Prime Minister. The leader of the largest party in the Commons and head of the government. Is the voice of the government and while his approach to the job may be flexible, he can be easily removed if he angers his party. Has the power to call a general election within a 2 or 3 month period. However for the purposes of the game, and to stop the abuse of this power, as in real life he must go to the monarch for approval. Unlike in real life however, the monarch should actively use the power to decline the call for an election if we find ourselves getting snowed under with elections at whim.
Leader of the Opposition.
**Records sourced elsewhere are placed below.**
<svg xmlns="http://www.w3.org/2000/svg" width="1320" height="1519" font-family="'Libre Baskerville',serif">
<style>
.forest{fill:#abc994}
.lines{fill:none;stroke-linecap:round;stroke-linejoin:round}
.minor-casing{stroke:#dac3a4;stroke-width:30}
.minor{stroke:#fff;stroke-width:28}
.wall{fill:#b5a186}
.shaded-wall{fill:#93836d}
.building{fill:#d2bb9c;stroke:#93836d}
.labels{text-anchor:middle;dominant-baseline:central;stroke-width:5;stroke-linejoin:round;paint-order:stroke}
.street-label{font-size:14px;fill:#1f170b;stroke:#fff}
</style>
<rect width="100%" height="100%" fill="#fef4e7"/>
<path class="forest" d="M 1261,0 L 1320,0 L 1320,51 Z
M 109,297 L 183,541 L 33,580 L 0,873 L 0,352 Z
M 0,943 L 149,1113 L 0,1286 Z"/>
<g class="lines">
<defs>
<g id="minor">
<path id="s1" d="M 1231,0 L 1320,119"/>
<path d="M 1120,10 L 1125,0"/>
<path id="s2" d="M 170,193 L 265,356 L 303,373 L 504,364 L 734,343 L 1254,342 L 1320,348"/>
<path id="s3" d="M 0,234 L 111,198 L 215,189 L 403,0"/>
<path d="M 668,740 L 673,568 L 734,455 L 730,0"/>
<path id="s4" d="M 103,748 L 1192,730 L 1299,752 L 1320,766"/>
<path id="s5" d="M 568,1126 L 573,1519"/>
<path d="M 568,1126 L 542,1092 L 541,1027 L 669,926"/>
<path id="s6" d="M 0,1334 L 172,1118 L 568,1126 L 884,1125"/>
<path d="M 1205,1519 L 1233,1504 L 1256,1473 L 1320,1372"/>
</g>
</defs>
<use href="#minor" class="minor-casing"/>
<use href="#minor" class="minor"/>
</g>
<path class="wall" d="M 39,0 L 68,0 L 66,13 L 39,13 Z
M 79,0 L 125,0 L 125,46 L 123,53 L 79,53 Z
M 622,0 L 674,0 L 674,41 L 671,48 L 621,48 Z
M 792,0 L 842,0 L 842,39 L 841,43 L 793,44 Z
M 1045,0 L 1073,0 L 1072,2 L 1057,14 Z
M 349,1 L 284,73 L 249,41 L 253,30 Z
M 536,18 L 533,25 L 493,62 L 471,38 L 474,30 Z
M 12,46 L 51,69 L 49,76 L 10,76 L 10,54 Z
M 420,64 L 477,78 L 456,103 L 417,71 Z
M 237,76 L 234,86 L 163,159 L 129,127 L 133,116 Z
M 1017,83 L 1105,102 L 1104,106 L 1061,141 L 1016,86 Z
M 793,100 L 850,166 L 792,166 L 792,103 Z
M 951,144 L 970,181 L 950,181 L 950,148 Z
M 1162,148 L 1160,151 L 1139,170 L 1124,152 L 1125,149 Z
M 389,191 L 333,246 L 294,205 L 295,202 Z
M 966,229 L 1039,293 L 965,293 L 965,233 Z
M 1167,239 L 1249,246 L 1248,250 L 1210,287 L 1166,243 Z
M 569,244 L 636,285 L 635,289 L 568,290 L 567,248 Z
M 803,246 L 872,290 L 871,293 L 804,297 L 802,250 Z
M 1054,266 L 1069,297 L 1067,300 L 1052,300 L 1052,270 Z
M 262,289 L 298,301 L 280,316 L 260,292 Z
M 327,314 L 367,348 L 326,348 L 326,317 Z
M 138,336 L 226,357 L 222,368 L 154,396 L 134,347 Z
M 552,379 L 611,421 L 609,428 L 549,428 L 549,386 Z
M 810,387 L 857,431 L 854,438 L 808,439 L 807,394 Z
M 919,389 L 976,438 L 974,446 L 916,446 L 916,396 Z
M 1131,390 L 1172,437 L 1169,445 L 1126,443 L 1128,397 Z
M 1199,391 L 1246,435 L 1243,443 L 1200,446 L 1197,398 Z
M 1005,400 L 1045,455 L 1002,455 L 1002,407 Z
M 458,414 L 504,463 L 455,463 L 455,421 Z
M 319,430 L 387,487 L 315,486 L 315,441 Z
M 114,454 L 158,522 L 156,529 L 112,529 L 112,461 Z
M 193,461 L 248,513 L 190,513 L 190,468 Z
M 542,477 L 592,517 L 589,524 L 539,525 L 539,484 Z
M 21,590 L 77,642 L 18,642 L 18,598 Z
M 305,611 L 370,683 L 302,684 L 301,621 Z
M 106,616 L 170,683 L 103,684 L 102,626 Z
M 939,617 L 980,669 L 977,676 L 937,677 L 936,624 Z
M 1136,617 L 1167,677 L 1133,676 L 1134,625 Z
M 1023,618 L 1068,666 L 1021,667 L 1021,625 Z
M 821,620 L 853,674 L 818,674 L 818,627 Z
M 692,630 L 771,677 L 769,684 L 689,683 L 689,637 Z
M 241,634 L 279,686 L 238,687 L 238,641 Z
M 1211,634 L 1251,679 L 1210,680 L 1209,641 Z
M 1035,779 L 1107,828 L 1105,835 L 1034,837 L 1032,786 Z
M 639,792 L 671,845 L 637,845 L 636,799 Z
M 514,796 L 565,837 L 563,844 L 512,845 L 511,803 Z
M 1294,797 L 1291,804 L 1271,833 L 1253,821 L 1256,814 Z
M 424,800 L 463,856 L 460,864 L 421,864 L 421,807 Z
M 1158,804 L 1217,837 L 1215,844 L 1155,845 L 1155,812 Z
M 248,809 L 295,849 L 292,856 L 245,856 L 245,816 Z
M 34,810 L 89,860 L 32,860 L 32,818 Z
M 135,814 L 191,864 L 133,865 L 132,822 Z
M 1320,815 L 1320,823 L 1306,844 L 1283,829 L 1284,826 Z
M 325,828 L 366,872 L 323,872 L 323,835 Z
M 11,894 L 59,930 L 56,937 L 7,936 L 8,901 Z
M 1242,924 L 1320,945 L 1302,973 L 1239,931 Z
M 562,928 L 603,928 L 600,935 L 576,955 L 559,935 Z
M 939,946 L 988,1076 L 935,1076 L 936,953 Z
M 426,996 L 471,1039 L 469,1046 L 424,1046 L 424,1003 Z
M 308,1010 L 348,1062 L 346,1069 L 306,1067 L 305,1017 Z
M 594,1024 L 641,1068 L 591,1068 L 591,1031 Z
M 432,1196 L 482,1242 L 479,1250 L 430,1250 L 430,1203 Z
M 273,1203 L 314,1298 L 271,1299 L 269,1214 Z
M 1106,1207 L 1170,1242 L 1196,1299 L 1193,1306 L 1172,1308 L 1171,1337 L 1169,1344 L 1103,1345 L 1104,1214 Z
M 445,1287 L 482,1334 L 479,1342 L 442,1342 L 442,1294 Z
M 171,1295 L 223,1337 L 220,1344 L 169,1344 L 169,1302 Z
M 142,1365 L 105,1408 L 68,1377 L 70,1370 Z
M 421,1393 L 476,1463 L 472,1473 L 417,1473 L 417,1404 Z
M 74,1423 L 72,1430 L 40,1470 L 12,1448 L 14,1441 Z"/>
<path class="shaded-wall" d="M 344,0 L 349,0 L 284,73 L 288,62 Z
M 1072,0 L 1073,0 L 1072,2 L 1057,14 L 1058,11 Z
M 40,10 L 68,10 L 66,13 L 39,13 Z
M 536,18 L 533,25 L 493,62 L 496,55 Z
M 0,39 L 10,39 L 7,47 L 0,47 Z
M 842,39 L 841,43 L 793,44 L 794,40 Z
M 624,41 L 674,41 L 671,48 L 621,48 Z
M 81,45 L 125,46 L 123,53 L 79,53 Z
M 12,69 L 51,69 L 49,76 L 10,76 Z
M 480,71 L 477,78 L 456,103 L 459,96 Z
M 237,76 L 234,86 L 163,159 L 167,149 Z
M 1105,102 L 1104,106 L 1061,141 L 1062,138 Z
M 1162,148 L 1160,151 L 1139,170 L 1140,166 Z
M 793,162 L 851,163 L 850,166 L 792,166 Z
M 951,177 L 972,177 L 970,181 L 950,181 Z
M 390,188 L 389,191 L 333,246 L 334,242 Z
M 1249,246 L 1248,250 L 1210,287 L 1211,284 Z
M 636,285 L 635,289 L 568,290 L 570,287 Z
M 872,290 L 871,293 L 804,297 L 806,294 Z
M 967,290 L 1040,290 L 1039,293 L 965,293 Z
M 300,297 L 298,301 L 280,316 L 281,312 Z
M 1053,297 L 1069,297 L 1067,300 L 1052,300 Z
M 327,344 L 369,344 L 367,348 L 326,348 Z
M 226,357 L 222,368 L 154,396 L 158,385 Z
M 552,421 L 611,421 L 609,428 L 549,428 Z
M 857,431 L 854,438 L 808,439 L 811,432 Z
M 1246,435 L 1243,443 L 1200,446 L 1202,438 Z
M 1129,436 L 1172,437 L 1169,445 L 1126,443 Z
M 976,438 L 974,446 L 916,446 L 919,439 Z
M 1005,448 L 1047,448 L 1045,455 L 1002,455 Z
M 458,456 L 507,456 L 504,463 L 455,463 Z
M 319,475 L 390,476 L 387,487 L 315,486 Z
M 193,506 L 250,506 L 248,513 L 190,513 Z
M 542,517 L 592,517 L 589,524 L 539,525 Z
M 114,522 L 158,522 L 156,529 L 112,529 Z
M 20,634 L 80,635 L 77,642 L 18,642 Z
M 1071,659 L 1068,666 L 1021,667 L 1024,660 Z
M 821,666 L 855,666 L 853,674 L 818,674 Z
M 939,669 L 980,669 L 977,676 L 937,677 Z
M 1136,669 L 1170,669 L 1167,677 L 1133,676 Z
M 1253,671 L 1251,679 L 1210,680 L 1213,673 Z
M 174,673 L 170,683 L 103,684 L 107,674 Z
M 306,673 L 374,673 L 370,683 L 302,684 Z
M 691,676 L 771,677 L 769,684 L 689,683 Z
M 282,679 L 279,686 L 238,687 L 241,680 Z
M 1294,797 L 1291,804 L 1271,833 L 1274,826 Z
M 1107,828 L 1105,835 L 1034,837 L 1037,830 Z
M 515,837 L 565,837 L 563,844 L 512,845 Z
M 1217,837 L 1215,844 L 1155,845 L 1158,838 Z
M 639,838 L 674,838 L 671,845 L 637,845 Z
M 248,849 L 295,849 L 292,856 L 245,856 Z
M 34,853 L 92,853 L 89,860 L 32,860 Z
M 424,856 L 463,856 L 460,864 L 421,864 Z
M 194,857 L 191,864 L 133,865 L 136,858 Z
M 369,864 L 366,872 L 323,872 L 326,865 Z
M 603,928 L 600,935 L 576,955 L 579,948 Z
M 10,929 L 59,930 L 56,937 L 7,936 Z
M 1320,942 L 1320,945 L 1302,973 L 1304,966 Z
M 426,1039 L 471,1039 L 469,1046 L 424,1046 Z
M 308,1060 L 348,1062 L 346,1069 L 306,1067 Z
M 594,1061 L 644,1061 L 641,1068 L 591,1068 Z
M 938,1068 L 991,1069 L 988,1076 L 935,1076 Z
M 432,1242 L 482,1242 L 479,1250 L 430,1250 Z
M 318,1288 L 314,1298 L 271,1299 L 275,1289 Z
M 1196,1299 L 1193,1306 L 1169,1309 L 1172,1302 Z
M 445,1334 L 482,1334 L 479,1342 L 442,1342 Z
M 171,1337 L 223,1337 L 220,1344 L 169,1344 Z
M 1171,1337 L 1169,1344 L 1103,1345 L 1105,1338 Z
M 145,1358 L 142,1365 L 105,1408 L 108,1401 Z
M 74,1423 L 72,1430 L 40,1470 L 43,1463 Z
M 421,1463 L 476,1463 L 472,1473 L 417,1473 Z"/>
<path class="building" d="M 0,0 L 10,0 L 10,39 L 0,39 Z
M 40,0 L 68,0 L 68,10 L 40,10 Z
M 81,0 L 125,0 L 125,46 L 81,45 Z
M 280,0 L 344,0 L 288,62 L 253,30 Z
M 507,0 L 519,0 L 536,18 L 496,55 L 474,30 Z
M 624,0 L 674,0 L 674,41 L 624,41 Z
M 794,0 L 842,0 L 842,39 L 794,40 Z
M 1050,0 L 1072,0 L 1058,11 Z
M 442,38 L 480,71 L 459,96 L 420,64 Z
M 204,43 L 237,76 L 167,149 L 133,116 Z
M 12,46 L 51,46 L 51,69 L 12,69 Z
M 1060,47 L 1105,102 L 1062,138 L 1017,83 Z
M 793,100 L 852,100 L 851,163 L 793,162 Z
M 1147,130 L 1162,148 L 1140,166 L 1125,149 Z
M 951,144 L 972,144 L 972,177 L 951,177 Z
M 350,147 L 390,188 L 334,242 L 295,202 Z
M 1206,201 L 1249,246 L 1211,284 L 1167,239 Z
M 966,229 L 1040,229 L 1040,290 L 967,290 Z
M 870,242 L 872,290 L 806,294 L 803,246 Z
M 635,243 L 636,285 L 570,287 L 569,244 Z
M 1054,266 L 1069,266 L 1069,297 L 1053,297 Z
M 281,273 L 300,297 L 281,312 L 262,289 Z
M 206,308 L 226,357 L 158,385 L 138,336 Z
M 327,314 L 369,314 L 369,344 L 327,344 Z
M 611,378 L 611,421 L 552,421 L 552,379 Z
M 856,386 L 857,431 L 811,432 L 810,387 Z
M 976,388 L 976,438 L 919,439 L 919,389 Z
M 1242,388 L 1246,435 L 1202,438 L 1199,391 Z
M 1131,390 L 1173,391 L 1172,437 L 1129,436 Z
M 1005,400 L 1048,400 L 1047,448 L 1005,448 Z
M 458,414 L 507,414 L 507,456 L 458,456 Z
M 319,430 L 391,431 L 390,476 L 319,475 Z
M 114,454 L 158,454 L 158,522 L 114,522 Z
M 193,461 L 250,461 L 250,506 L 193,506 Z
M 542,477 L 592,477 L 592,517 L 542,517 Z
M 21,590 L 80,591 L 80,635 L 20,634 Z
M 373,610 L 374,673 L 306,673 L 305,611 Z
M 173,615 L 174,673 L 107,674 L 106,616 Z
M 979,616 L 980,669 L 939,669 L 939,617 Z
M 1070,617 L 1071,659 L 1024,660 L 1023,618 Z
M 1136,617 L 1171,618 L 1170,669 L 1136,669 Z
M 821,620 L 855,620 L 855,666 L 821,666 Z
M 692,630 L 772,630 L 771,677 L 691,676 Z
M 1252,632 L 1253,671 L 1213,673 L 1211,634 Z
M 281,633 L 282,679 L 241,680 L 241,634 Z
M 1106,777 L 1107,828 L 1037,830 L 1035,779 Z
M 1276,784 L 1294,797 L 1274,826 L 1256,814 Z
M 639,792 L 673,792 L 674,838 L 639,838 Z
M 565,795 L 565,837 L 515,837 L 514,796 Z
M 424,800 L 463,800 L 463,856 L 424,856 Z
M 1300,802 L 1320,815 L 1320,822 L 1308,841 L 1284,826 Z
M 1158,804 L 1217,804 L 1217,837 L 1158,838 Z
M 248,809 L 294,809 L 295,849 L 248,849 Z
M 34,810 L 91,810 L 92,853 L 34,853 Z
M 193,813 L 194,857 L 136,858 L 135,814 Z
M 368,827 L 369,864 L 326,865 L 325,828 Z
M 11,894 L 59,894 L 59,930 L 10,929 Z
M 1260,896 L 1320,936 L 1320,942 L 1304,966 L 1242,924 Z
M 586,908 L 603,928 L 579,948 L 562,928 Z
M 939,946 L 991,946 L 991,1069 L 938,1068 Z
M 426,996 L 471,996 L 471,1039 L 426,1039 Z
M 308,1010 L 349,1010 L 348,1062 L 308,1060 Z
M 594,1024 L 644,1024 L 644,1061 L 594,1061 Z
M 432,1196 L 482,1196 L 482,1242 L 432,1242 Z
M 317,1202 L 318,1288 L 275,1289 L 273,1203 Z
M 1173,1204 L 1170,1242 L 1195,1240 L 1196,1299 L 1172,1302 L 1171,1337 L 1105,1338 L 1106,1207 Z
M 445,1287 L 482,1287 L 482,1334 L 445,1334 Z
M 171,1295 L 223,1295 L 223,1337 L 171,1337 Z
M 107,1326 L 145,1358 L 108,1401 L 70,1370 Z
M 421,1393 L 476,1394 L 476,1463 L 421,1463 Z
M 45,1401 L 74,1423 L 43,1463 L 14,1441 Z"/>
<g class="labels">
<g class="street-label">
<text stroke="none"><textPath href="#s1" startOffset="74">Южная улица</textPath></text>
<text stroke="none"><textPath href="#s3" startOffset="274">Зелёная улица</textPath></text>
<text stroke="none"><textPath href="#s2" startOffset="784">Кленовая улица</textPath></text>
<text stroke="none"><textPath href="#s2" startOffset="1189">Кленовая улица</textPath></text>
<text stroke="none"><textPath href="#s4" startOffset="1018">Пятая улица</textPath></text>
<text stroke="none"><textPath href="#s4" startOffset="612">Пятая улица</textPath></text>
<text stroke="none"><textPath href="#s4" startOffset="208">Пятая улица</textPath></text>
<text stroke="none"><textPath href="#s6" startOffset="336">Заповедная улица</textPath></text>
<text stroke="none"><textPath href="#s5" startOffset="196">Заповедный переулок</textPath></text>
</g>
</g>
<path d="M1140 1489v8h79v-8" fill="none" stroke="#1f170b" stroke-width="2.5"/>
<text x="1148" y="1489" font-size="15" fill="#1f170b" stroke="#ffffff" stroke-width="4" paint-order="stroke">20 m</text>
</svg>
The PM's counterpart and leader of the second largest party. His job is to offer constructive opposition to the PM. Bearing in mind that he technically 'leads' the whole opposition, including other parties when in the commons.
Speaker. Keeps order in the House, can impose discipline/suspend MP's. In this scenario it is likely that the Speaker should take on similar powers to the PPT in Atlasia, in order to manage day to day Commons business.
Cabinet and Shadow Cabinet. Appointed by the PM to head government departments. The Leader of the Opposition forms a Shadow Cabinet to oppose those ministers.
Possible posts - It is probably worth combining posts to start with, as happens in reality anyway;
Chancellor/Deputy - effectively the PM's number two. Responsible for finance.
Defence/Home/Justice - dealing with domestic security issues.
Education/Health/Social Security - dealing with welfare issues (v. important in UK politics)
Foreign/International Development - dealing with foreign and security issues.Day to day business.
Essentially similar to Atlasia, with open threads on legislation. MP's of course have to tow the party line, unless the vote is a 'free vote'. Not doing so may result in your party leader disciplining you
The party is paramount and you have to work together on policy. You can of course, if you disagree so much, become an independent or join another party. This way, a governments mandate can be eroded and they may be forced to call an election. But again, please be responsible
You can still stay a member of the party and sit on the 'backbenches' and irritate your leader! Infact it's probably better to do that as he will be forced to placate you.
Prime Ministers Questions.
This is a key part of the game. Everyone in the Commons can put questions to the PM 'weekly' (or whatever timescale is chosen) on anything; policy, jarbs disguised as statements and local issues. I would hope that people would be as creative as possible. These exchanges form the basis of any media coverage/comment etc. How to start the game
Sign up - get people signed up to a region and to a party
Set up - have parties meet and decide leader. Fight on the existing party platforms for now. Then designate number of seats per region.
The first government would hopefully be a trial and test one. I hope that British/Anglophile posters would be a part of this for the first 2 or 3 months, guiding and helping the game and establishing procedures, then taking a back seat should they wish to once people have got the hang of the game.